See e.g., In re: Pankaj Merchia, M.D., Virginia Department of Health
Professions, Board of Medicine, 2017 WL 2537574 (2017) (affirmed,
Pankaj Merchia v. Virginia Board of Medicine, Va. Ct. App. 2018 WL
6313710 (2018) (not reported) (sustaining Board's finding under Va.
Code Ann. Sec. 54.1-2915(A)(18)) holding a practitioner responsible
for not releasing patients' medical records even though he was not
in charge of the recordkeeping functions.)]
*\E\ Although I agree with the Chief ALJ that substantial
evidence supports these violations, and I note that Respondent did
not take exception to his finding, the facts on the record regarding
Respondent's unlawful prescribing to his wife over the course of
several years alone offer more than enough support for my ultimate
conclusion that Respondent's registration is inconsistent with the
public interest.
---------------------------------------------------------------------------
Inasmuch as the Respondent's state licensure and COR status are the
subject of factual stipulations,\21\ OSC Allegations 1 and 2 are also
sustained.
---------------------------------------------------------------------------
\21\ Stips. 1, 2, 3.
---------------------------------------------------------------------------
Thus, a balancing of Factors Two and Four militate strongly in
favor of the imposition of the revocation sanction sought by the
Government.
III. Sanction
The evidence of record preponderantly establishes that the
Respondent has committed acts which render his continued registration
inconsistent with the public interest. See 21 U.S.C. 824(a)(4). Since
the Government has met its burden \22\ in demonstrating that the
revocation it seeks is authorized, to avoid sanction, it becomes
incumbent upon the Respondent to demonstrate that given the totality of
the facts and circumstances revocation is not warranted. See Med.
Shoppe-Jonesborough, 73 FR at 387. That is, upon the preponderant
establishment of the Government's prima facie case, the burden shifts
to the Respondent to show why he should continue to be entrusted with a
DEA registration. See Kaniz F. Khan-Jaffery, M.D., 85 FR 45667, 45689
(2020); Garrett Howard Smith, M.D., 83 FR 18882, 18910 (2018). Although
by no means the only requirement, in order to rebut the Government's
prima facie case, the Respondent must demonstrate not only an
unequivocal acceptance of responsibility but also a demonstrable plan
of action to avoid similar conduct in the future. See Hassman, 75 FR at
8236. While those two elements are key, the focus is, and must always
be, rooted in a determination as to whether the Agency can have
confidence that the Respondent can continue to be entrusted with the
weighty and dangerous responsibilities of a registrant. Cf., Khan-
Jaffery, M.D., 85 FR at 45689; Smith, M.D., 83 FR at 18910. While
analytical frameworks applied to prior Agency actions provide useful
guidance and helpful structure, such tools cannot distract the Agency
from its critical mission to keep the public safe by only issuing and
maintaining CORs in cases where the public is adequately protected.

Information supplied =

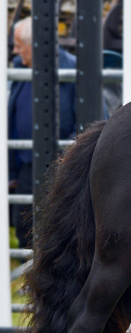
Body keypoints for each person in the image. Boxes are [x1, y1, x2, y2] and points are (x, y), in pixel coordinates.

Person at [9, 17, 77, 248]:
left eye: (18, 45)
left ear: (34, 44)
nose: (15, 51)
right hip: (26, 164)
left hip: (62, 165)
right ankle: (26, 276)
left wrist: (65, 157)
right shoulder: (20, 69)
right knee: (23, 226)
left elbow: (92, 122)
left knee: (58, 230)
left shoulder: (73, 70)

Apply what you read =
- A) In the provided passage, what must the Respondent show besides an unequivocal acceptance of responsibility to rebut the Government's prima facie case?
- B) Quote the provided passage word for word from "See e.g., In" to "finding under Va.".

Answers to the problems =
- A) A demonstrable plan of action to avoid similar conduct in the future.

- B)
See e.g., In re: Pankaj Merchia, M.D., Virginia Department of Health
Professions, Board of Medicine, 2017 WL 2537574 (2017) (affirmed,
Pankaj Merchia v. Virginia Board of Medicine, Va. Ct. App. 2018 WL
6313710 (2018) (not reported) (sustaining Board's finding under Va.